Nonetheless, “there’s a lot of room to improve reproducibility, but I don’t see this story as a pessimistic one,” says Brian Nosek, a professor of psychology at the University of Virginia and co-author on the study. “The project is a demonstration of science demonstrating its essential quality—self-correction.”
For the study, Nosek recruited 270 psychologists via the Open Science Collaboration, and asked them to replicate 100 studies that had appeared in three prominent journals: Psychological Science, the Journal of Personality and Social Psychology and the Journal of Experimental Psychology. Nosek also invited the authors of each original study to participate in the replication effort—and, surprisingly, many agreed to help test their published results.
“How else will we converge on the truth?” said Joshua Correll, a psychologist at the University of Colorado, Boulder (whose study, incidentally, could not be replicated) in an interview with Science Magazine. “Really, the surprising thing is that this kind of systematic attempt at replication is not more common.”
In the paper, Nosek notes that the most surprising studies tended to be the least reproducible, implying that journal editors may accept papers with more shocking results even when the methodology isn’t entirely solid. It is also possible, Nosek writes, that some replications failed by chance.
“I don’t want to defend chance findings…[but] the only finding that will replicate 100 percent of the time is one that’s likely to be trite and boring and probably already known,” Alan Kraut, the Executive Director of the Association for Psychological Science, who was not involved in the study, said at a press conference. “I know this may sound odd to the non-scientists that you reporters are writing for, but it’s mathematically true.”
And Kraut is right—sometimes.

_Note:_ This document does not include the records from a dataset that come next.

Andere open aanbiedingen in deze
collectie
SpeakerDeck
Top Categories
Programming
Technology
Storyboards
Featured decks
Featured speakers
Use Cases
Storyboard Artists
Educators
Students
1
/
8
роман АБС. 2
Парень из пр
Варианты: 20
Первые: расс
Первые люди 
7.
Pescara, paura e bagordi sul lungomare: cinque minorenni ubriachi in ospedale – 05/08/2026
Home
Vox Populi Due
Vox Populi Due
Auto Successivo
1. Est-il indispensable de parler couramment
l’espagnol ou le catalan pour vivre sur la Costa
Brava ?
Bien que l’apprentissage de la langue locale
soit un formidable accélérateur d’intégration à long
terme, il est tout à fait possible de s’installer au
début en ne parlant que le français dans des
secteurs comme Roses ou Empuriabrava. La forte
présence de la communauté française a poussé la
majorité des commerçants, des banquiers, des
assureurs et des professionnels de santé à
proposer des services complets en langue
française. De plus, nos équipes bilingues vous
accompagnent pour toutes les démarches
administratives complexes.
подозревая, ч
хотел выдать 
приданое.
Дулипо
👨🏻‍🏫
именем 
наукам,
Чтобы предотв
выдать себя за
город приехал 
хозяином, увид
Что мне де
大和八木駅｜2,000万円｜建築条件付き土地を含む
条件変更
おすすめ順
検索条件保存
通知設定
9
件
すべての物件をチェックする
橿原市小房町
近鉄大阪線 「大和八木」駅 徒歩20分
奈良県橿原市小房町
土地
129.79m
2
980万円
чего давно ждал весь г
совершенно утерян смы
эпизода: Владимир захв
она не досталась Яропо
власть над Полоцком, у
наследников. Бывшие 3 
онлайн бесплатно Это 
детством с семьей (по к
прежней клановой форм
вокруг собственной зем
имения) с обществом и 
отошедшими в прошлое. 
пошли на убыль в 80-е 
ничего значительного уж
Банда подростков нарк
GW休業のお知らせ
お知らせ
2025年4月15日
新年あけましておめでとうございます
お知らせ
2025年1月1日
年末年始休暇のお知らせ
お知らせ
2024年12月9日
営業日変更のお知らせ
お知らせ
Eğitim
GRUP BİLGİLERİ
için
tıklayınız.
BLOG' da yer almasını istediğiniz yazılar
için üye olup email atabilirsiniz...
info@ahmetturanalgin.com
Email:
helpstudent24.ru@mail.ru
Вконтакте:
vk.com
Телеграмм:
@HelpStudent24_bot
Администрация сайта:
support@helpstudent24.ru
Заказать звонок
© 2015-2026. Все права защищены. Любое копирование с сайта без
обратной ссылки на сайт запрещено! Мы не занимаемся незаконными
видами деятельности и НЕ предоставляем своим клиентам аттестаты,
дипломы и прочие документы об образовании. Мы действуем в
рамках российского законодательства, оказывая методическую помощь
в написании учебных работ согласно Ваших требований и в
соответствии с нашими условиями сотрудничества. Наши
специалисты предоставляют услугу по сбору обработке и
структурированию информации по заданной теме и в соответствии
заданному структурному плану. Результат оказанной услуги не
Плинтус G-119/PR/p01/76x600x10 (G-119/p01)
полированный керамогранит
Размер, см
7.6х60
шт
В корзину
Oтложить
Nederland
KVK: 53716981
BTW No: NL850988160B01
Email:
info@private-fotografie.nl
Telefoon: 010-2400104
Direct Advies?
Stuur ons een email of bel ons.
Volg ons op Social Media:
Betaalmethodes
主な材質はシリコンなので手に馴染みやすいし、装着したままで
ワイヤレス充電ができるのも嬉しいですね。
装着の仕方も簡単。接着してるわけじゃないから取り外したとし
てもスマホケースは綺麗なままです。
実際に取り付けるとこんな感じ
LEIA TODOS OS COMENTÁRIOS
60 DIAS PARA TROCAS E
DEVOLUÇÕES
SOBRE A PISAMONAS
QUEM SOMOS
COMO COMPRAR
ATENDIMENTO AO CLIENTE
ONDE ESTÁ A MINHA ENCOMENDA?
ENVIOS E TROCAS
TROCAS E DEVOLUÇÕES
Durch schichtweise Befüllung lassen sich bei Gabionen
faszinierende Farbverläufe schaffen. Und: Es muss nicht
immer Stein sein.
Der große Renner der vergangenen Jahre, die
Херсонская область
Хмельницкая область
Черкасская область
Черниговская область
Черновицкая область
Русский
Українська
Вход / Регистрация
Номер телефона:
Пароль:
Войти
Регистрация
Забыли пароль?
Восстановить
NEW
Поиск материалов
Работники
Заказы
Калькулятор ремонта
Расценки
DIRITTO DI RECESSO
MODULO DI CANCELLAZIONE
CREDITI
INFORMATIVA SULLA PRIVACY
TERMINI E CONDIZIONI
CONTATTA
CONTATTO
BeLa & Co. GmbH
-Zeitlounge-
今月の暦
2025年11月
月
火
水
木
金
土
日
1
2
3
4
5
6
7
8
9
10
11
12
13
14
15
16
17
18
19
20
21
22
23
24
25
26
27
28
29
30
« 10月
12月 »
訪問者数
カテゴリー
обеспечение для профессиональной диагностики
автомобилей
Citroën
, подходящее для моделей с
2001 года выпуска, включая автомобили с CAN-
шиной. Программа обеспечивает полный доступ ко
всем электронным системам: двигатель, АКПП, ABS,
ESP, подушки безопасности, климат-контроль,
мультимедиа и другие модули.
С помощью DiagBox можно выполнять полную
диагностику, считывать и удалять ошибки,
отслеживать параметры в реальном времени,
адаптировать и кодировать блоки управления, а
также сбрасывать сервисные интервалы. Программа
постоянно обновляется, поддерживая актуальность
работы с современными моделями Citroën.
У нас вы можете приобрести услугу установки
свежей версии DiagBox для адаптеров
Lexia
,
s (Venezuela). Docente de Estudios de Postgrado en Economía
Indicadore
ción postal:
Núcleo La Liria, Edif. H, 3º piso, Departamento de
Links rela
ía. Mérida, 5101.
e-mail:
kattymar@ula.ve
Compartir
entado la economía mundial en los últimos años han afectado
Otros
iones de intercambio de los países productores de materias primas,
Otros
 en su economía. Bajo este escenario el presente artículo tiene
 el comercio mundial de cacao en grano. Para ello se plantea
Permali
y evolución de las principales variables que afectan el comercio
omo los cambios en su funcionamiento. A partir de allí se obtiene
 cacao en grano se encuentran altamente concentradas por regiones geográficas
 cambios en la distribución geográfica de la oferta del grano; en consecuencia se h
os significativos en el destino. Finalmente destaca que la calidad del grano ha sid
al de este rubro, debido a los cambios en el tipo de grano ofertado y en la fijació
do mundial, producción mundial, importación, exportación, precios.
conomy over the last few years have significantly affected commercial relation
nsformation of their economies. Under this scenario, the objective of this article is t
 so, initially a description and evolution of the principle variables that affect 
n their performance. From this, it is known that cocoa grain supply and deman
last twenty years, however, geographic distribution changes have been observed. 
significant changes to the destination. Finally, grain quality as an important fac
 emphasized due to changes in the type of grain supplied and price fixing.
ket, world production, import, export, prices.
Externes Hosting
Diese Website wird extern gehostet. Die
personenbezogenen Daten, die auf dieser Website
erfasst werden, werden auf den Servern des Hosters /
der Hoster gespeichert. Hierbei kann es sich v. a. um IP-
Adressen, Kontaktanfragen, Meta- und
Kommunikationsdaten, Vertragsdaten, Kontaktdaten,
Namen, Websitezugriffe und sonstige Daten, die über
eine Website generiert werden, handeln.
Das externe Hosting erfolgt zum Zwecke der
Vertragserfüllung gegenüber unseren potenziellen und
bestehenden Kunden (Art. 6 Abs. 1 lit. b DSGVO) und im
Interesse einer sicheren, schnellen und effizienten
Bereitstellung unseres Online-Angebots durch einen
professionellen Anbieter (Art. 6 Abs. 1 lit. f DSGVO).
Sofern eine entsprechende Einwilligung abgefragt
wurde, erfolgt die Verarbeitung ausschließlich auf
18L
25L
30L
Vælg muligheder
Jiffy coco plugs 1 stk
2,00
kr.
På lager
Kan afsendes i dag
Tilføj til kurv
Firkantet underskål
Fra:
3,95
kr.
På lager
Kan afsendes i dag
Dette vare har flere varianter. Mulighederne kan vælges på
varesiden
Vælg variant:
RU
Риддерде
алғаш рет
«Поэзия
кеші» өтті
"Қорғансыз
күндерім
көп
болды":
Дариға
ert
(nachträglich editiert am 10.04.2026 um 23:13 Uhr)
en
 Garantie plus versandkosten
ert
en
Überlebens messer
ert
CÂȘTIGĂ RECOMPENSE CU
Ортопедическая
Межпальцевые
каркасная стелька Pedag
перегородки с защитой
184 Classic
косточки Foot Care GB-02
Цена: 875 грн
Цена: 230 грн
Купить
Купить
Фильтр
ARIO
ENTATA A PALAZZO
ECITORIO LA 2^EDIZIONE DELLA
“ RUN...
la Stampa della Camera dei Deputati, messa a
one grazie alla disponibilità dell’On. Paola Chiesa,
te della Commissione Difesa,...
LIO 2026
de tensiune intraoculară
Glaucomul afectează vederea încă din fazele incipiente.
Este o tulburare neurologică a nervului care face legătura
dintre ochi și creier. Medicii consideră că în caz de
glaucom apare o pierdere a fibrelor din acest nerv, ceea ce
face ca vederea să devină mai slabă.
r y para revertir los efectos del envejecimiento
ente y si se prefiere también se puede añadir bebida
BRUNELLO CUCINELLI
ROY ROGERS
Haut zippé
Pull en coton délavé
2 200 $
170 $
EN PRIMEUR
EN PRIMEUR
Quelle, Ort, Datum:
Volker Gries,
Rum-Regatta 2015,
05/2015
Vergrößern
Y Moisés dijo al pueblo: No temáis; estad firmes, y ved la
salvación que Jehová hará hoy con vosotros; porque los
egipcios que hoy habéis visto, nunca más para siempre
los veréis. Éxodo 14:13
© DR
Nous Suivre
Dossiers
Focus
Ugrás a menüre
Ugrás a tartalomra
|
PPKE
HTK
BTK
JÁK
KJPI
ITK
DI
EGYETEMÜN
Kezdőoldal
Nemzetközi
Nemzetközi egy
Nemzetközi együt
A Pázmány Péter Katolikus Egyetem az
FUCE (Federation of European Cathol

Reproducibility is still the best way to gauge scientific accuracy, and when a study cannot be replicated, it’s likely that the results are incorrect. But there are famous exceptions. Kraut recalls that the theory of cognitive dissonance (which deals with conflicting thoughts and behaviors) was initially rejected by psychologists because early studies of the phenomenon were not replicable. Cognitive dissonance is now a cornerstone of psychological research. “It turns out cognitive dissonance was always there,” Kraut said. “It just took time and multiple efforts to demonstrate it reliably.”
Other reactions to the findings reflect an unsettling acknowledgment of a systematic problem within psychological and scientific research. “This very well done study shows that psychology has nothing to be proud of when it comes to replication,” Charles Gallistel, president of the Association for Psychological Science, told Science Magazine.